▸ TO-DO ITEM
Turn every line below into a JSON list of strings, with one string per line and blank lines left out.

───── RECORDS SHOWN ─────

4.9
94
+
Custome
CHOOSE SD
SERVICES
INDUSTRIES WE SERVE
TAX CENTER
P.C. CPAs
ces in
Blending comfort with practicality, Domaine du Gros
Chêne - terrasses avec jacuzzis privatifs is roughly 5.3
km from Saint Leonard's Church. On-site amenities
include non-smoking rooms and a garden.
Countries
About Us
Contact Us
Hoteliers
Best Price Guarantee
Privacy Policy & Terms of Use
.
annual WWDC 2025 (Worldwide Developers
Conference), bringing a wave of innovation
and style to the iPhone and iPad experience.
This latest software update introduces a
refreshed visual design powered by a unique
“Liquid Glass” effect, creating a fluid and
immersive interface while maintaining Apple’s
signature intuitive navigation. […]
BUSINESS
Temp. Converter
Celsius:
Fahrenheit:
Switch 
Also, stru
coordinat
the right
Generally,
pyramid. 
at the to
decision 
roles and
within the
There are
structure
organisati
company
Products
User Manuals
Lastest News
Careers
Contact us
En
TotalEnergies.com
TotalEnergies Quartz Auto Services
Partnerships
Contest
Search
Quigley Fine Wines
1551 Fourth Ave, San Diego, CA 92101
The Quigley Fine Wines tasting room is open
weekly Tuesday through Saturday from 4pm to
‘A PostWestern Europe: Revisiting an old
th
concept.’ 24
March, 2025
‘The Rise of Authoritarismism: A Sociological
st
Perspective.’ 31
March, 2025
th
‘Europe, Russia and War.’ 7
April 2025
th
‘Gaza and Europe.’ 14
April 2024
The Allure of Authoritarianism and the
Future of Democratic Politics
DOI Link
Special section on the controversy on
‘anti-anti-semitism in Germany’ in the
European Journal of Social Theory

─────

▸ COMPLETED TASK
[
  "4.9",
  "94",
  "+",
  "Custome",
  "CHOOSE SD",
  "SERVICES",
  "INDUSTRIES WE SERVE",
  "TAX CENTER",
  "P.C. CPAs",
  "ces in",
  "Blending comfort with practicality, Domaine du Gros",
  "Chêne - terrasses avec jacuzzis privatifs is roughly 5.3",
  "km from Saint Leonard's Church. On-site amenities",
  "include non-smoking rooms and a garden.",
  "Countries",
  "About Us",
  "Contact Us",
  "Hoteliers",
  "Best Price Guarantee",
  "Privacy Policy & Terms of Use",
  ".",
  "annual WWDC 2025 (Worldwide Developers",
  "Conference), bringing a wave of innovation",
  "and style to the iPhone and iPad experience.",
  "This latest software update introduces a",
  "refreshed visual design powered by a unique",
  "“Liquid Glass” effect, creating a fluid and",
  "immersive interface while maintaining Apple’s",
  "signature intuitive navigation. […]",
  "BUSINESS",
  "Temp. Converter",
  "Celsius:",
  "Fahrenheit:",
  "Switch ",
  "Also, stru",
  "coordinat",
  "the right",
  "Generally,",
  "pyramid. ",
  "at the to",
  "decision ",
  "roles and",
  "within the",
  "There are",
  "structure",
  "organisati",
  "company",
  "Products",
  "User Manuals",
  "Lastest News",
  "Careers",
  "Contact us",
  "En",
  "TotalEnergies.com",
  "TotalEnergies Quartz Auto Services",
  "Partnerships",
  "Contest",
  "Search",
  "Quigley Fine Wines",
  "1551 Fourth Ave, San Diego, CA 92101",
  "The Quigley Fine Wines tasting room is open",
  "weekly Tuesday through Saturday from 4pm to",
  "‘A PostWestern Europe: Revisiting an old",
  "th",
  "concept.’ 24",
  "March, 2025",
  "‘The Rise of Authoritarismism: A Sociological",
  "st",
  "Perspective.’ 31",
  "March, 2025",
  "th",
  "‘Europe, Russia and War.’ 7",
  "April 2025",
  "th",
  "‘Gaza and Europe.’ 14",
  "April 2024",
  "The Allure of Authoritarianism and the",
  "Future of Democratic Politics",
  "DOI Link",
  "Special section on the controversy on",
  "‘anti-anti-semitism in Germany’ in the",
  "European Journal of Social Theory"
]